Jesus Calling       

As all of this was calming down, I drove around the block to the bridge community on Frankford Avenue to visit everyone and to find "Diane", the one person who I knew would really appreciate this book.  While I had a nice visit with folks, she was not there.  Diane is a charming devout Roman Catholic who loves our LORD, is fully addicted, who supports that addiction through 'dating' and who has very openly shared with me the conflict within her soul concerning those opposing aspects of her life. 

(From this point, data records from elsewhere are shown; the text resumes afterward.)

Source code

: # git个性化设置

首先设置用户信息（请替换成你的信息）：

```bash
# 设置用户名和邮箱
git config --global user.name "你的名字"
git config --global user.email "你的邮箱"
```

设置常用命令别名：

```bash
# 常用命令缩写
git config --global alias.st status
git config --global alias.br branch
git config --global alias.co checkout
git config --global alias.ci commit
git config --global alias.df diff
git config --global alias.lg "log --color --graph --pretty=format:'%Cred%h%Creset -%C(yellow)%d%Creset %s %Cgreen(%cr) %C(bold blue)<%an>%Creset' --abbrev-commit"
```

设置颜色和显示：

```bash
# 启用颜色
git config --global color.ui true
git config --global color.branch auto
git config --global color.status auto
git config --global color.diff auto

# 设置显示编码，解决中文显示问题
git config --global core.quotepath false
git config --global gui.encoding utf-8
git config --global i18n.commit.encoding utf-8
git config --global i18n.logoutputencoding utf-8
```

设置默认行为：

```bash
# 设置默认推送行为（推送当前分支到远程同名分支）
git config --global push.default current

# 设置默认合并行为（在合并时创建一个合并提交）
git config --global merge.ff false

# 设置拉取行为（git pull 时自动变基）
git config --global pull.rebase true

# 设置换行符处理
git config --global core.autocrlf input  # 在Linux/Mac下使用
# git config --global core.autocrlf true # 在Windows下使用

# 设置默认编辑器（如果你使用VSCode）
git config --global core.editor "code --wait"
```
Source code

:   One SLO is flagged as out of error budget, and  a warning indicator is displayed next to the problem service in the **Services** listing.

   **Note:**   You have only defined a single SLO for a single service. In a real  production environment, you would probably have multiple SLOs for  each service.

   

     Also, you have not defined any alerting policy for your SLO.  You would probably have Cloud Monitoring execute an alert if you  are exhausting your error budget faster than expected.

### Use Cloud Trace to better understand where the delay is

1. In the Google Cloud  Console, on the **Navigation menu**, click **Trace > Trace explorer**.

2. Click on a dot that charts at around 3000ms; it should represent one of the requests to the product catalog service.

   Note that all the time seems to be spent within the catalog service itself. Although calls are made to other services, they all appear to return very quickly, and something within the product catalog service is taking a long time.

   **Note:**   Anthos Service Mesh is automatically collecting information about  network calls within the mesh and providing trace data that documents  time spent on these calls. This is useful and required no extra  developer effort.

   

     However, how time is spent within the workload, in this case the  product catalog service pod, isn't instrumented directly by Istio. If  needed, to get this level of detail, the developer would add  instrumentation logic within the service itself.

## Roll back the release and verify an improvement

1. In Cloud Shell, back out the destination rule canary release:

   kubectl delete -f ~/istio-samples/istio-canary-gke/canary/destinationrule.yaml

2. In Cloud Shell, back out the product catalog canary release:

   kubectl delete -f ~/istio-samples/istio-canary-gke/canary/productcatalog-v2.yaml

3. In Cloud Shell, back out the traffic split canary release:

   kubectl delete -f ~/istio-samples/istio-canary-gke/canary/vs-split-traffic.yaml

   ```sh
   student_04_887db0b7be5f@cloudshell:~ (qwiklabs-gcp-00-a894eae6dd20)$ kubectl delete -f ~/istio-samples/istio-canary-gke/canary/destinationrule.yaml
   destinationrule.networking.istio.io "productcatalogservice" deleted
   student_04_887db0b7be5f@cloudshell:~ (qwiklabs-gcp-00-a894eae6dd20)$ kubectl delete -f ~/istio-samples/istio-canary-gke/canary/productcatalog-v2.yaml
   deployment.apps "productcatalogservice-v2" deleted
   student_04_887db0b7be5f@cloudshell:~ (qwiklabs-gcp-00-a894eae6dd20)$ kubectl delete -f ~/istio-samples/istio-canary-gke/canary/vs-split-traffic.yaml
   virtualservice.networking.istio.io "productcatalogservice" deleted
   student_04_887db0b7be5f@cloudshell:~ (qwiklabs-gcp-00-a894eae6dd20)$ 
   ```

I decided to drive around the block back to Emerald City to see if I could find Diane.  "Dear LORD, if she's the one who should have this book, please help me find her."  The light was green on Lehigh Avenue as I rounded the bend to turn onto Emerald.  Diane was walking on the sidewalk of Emerald and turning onto Lehigh.  We caught each other's eye.  I pulled over to the side of the road as I motioned to her to come over for a moment.  I met her on the street behind my Uplander.  We hugged each other as I told her I had a book for her from a woman at Urban Hope.  She saw the title: Jesus Calling, and began to cry.  She said "Oh, Thank you so much, Chris."  She apologized for needing to leave so quickly, turned and continued to walk down the sidewalk with a man. 

Through Relational Ministry yesterday, I had the privilege to sit with a woman in serious medical trouble and realize another woman's healthy weight gain and appreciate the changes in her overall demeanor.  I had the privilege of guiding a man into a possible detox experience and hand a sister in Christ a Christian book that she accepted with tears as she departed with a man. 

I'm Loving This! 

[1] When I mention loving these people, I'm not being weird or inappropriate.  I simply mean this: I've come to love all of these people in the Name of Jesus.
[2] When I went to check her pulse at her wrist, I had to move to one side, the bracelet that I gave her the week before.  On that bracelet is the phone number for 1-800-RECOVERY  which is the number for Recovery Centers of America.  These words are also on it: "This bracelet could save a life."
[3] Addiction is a crossbreed of an illness that sends people to do time behind bars.  It's a rare form of illness that causes people to commit crimes to financially support it that lands them in jail.